His face was damp when he finally raised it, and he stared down at Emily in a blurry, throbbing haze.
She was dying.
With a rough sound in his throat, he heaved himself up and got into the bed beside her. He wanted to pull her into his arms, but he didn’t dare let his body heat raise her temperature.
So he lay beside her, clinging only to her hand. Her left hand, on which she still wore his rings.
Only a few months ago, she'd approached him with a ludicrous proposal, and he’d accepted it because he had pitied her, having no idea that he would love her, that he’d be remade and then broken by it.
He lay beside her and closed his eyes, listening to her faint breathing as it became slower and slower.
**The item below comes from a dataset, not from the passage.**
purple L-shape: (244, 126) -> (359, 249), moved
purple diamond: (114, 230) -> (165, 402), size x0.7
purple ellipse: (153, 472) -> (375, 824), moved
Hamlet had believed that a divinity shaped the ends of human lives. His mother had believed it too. It had been over ten years since Paul had believed in any such thing, but he prayed now anyway—instinctively, in final desperation, to whatever or whoever had any sort of power in this bitterly unknowable universe.
He needed Emily to live, and he had no power to make her live.
She was leaving him breath by breath.
* * *
Paul woke up with a jerk, his aching body jarred painfully.
He must have fallen into an exhausted sleep on the bed beside Emily. He had no idea how long it had been. He had no idea what day it was, what time it was, what room this was.